ただ同時にこの不安こそは最も命にとって死を近づけるものだというのも確信していたのである。

僕は考えるのをやめた。

倒れた木をくぐり、蜘蛛の巣を払い除け、ぬかるんだ地面を滑りながら進み、山の奥地に辿り着く。

立派な大木たちに見守られ、見上げれば葉が木漏れ日を揺らしている。

それぞれが選んだ場所で、4日間を過ごすことになる。

互いに姿は見えてはいけない。あくまで孤独な旅。自分や自然とひたすらに向き合う時間だ。

僕が選んだのは山の上の方にある少し盛り上がった場所。平なところもあるが少し傾斜がついており、雨が降った際にブルーシートに包まれば雨が溜まって浸水することはないだろう。

広がる景色としては、昔に誰かが植えたのであろうか、ソテツというヤシの木の一種がお行儀よく整列している姿を見られる。その上部には多少ではあるが開けた空を眺めることもできて、それ以外の方角には森が広がっている。
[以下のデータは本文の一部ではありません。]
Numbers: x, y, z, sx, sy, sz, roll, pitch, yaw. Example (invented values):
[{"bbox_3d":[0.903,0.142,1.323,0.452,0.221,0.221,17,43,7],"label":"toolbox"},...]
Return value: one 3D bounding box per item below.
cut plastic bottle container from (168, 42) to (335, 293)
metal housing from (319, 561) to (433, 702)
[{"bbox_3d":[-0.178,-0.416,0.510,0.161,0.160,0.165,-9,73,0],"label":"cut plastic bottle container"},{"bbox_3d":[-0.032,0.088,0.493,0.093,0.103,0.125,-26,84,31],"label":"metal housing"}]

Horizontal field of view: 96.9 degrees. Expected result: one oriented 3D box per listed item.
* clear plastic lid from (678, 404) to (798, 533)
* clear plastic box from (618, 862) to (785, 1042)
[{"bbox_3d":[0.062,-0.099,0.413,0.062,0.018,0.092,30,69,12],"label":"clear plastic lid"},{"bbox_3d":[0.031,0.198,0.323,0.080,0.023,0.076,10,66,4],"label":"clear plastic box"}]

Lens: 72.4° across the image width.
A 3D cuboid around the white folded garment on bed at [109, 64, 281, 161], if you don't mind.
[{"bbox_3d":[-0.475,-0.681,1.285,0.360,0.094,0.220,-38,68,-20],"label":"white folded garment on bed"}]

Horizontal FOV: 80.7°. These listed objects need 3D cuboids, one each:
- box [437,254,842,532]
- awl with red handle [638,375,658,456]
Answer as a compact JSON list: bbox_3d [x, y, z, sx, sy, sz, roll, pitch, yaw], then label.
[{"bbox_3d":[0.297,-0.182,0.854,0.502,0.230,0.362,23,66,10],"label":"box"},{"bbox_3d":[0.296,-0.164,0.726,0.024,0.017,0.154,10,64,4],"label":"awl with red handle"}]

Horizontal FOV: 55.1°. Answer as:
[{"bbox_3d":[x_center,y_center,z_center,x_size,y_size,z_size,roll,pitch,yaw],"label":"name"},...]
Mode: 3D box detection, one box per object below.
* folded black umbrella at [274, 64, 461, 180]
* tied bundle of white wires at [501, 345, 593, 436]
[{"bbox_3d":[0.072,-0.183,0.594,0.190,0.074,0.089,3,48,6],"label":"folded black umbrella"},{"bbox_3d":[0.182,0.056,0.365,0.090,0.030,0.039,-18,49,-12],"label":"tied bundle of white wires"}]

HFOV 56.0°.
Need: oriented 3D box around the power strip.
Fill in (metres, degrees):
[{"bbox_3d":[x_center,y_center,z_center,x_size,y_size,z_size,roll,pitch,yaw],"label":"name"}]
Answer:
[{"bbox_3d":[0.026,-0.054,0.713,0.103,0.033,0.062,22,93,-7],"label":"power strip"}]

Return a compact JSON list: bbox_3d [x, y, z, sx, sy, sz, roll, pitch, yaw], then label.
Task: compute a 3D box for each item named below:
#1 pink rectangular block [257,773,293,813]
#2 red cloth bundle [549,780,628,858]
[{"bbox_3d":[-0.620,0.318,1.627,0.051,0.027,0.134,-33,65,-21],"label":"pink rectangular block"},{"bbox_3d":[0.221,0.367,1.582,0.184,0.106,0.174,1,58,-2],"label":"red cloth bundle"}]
寝床の真上には大きめの木々が連なってくれていて、雨や日差しをある程度は遮ってくれそうだ。

結界用の麻紐を周囲に巡らせ、木のそばに腰を下ろして荷解きをする。
バックパックの中からブルーシートと寝袋を取り出して敷いてみると、寝返りは打ちづらそうだがいい感じだ。今日は暑いが、明日以降は雨が降り気温もガクンと落ち込むらしい。まあ寒くなったらまた考えよう。

一旦は浴衣一枚で過ごすことにした。
ブルーシートの下にバックパックと草履を仕舞い、裸足で周りを少し歩き回ってみる。

土はぬめりとした質感に湿り気を帯びてひんやりと気持ちがいい。
枯れて落ちた葉や枝を踏むとチクチクと肌を細かく刺しながらも痛くはなく、程よく刺激してくれる。
これから共に過ごさせてもらう木々にも挨拶を済ませ、改めて座って深呼吸をする。

いよいよ始まるのだ。

どんなビジョンを見られるのか。はたまた何も見られないのか。

色々な不安と期待が入り混じった旅の始まりだ。